Oscars 2025: Kieran Culkin wins ‘Best Supporting Actor’

Kieran Culkin has won the Oscar for ‘Best Supporting Actor’ at the 97th Academy Awards for his performance in A Real Pain.

Culkin triumphed over fellow nominees Edward Norton, Yura Borisov, Guy Pearce, and Succession co-star Jeremy Strong. He has been a frontrunner for the award all season, securing ‘Best Supporting Actor’ wins at the Baftas, Screen Actors Guild Awards, and Golden Globes.

“Jesse Eisenberg: thank you for this movie, you’re a genius. I’ll never say this again, so soak it up,” Culkin said in his speech. The actor also thanked his mother and stepfather “for trying to raise me. You’re really good people, and you gave it your best shot.”

In what was a wonderfully personal acceptance speech, Culkin turned to his wife and their family plans for future children: “She said, ‘I will give you four if you win an Oscar’. That was about a year ago, and I haven’t brought it up until just now.”

This was Culkin’s first Oscar nomination. He also held the distinction of being one of only two nominees in the category this year who were nominated for a film that was not one of the ten ‘Best Picture’ nominees. The other was Jeremy Strong for The Apprentice.

In Jesse Eisenberg’s A Real Pain, Culkin plays Benji, who meets his cousin David (Eisenberg) for a Jewish heritage tour around Poland to connect with their family history and honour their late grandmother. Although they were once close, the cousins are now complete opposites, with Benji being an irreverent live-wire who enjoys living life by the seat of his pants and David being more uptight and self-conscious.

Although the film was not nominated for ‘Best Picture’, it did earn a nod for ‘Best Original Screenplay’ and was a critical favourite.
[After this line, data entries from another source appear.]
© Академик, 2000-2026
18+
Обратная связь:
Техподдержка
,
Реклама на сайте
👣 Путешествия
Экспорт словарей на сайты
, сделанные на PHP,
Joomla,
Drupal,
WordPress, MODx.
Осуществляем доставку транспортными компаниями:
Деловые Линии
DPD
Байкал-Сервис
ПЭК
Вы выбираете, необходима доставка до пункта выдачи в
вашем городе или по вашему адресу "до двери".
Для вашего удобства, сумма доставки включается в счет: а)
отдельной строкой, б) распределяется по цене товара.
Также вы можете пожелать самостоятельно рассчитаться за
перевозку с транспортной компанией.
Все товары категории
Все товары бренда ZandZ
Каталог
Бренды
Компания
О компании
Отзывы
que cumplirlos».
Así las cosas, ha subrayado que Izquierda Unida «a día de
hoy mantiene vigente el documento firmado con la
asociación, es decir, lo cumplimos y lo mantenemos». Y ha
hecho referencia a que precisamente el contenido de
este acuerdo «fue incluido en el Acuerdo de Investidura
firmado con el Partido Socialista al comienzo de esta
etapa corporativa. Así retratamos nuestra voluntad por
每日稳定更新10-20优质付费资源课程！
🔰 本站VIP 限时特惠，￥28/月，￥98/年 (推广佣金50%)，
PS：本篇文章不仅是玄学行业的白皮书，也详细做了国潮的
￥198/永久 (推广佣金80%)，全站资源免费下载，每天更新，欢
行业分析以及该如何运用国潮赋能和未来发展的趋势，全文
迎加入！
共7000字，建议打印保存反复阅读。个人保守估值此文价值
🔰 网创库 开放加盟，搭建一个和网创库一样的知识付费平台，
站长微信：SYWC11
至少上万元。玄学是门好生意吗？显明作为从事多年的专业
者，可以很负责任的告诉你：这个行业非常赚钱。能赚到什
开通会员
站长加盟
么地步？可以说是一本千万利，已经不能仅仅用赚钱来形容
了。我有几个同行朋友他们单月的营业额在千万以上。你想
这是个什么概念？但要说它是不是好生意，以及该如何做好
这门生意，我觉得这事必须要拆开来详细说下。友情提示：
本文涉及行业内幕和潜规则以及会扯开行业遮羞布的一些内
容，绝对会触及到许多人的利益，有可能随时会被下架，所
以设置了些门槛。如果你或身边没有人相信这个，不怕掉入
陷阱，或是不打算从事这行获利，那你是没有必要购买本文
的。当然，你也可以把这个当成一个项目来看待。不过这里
In Far Out’s review of the film, Emily Ruuskanen wrote: “A Real Pain masterfully blends both humour and darkness, striking a perfect balance in the grey area between both that reflects our reluctance to fully confront the darkness, either hiding behind a socially acceptable pain or ignoring the suffering that desperately demands our attention.”

Adding: “As we journey with this ragtag group of tourists through their odyssey of pain and guilt, we quietly begin to empathise with the pains we are afraid to speak out loud and those who need our care more urgently. But perhaps most importantly, Eisenberg finds a beautiful clarity through this conflict. While people are often the ones to inflict hurt, they are also the only antidote to our suffering, and it is only by exposing our wounds that we can make sense of this pain.”